_WERKOPDRACHT A:_ Uit welke drie uitgangspunten bestaat het pedagogische concept van Groepswerk volgens het fragment?

_GEKOZEN FRAGMENT:_

__________________________________________________

• No results found

6. Pedagogische opdracht

6.1 Pedagogisch concept

Het pedagogisch concept beschrijft de visie op de rol van Groepswerk in het opvoeden van jongeren. Hierbij valt te denken aan waartoe jongerenwerkers jongeren opvoeden via Groepswerk. Het pedagogische concept van Groepswerk bestaat uit drie uitgangspunten: democratische vorming, zelfregie en inclusie. Democratische vorming is het uitgangspunt dat

richting geeft aan de begeleiding van het opvoedproces. De andere twee uitgangspunten

(zelfregie en inclusie), waarborgen de democratische uitvoering van de begeleiding.

In deze paragraaf beschrijven we deze drie uitgangspunten via een vaste structuur. Als eerste leggen we kort uit wat het uitgangspunt betekent en maken we de vertaalslag naar het

Groepswerk. Hierna laten we de diversiteit van de verschillende praktijken zien en beschrijven we literatuur die de praktijkkennis onderbouwd.

6.1.1 Democratische vorming

Het eerste uitgangspunt van het pedagogische concept van Groepswerk is democratische vorming. Onder democratische vorming verstaan wij het overdragen van de normen en waarden, houdingen en vaardigheden die nodig zijn om zelf, op een gelijkwaardige en

inclusieve manier, met anderen te kunnen samenwerken en samenleven. Dit houdt in dat het persoonlijke leven van mensen gekenmerkt wordt door een actieve betrokkenheid bij het vormgeven aan democratische waarden, zoals rechtvaardigheid, gelijkheid, solidariteit en zeggenschap.

__________________________________________________

_WERKOPDRACHT B:_ Geef het deel van de records ongewijzigd weer dat opent met de regel met "True or false: col_35" en sluit met de regel met "Count the number of categories in the chart.". Beide regels horen erbij, en de afbeeldingen laat je weg.

_DATASETRECORDS:_
__________________________________________________

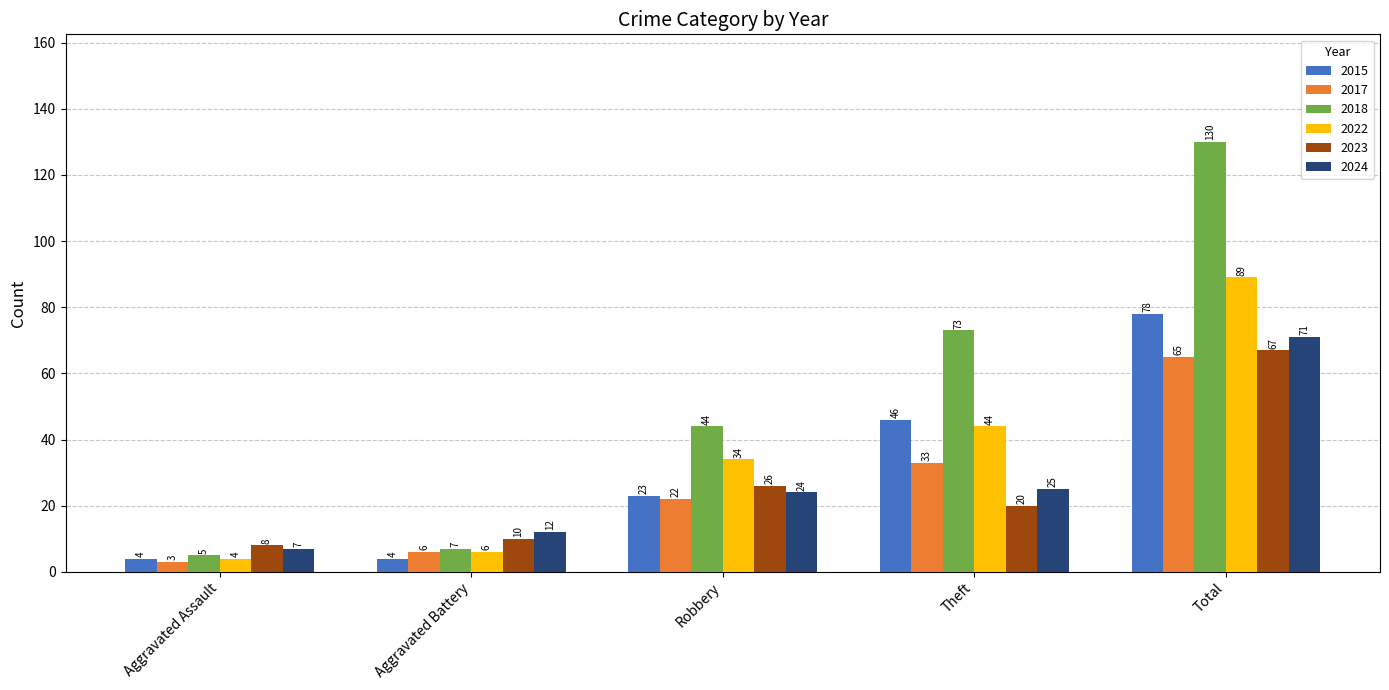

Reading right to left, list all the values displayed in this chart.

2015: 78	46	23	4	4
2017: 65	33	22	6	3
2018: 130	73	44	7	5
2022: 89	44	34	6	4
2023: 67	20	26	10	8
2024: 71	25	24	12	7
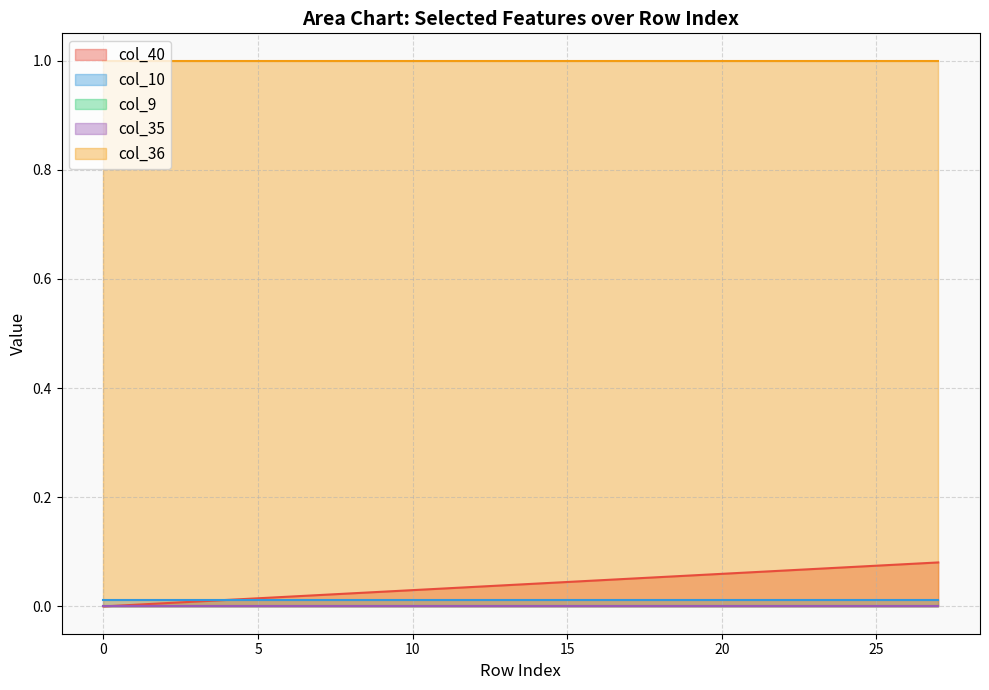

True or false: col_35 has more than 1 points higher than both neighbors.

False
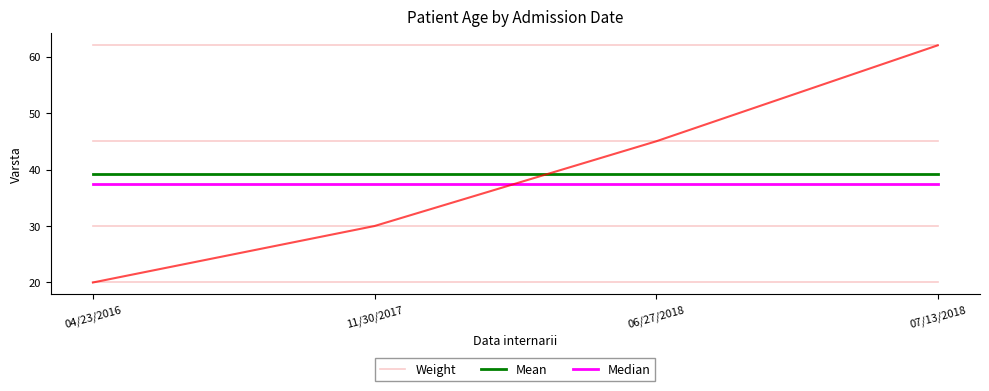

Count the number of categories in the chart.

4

__________________________________________________

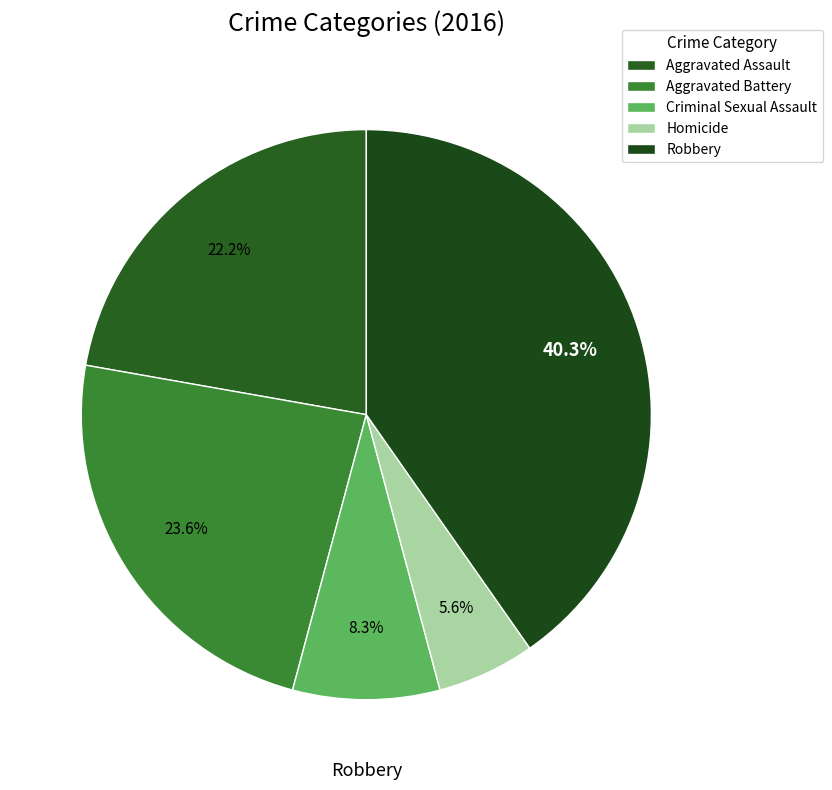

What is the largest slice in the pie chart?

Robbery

__________________________________________________

_RESULTAAT OEFENING A:_ Democratische vorming, zelfregie en inclusie.

_RESULTAAT OEFENING B:_
True or false: col_35 has more than 1 points higher than both neighbors.

False

Count the number of categories in the chart.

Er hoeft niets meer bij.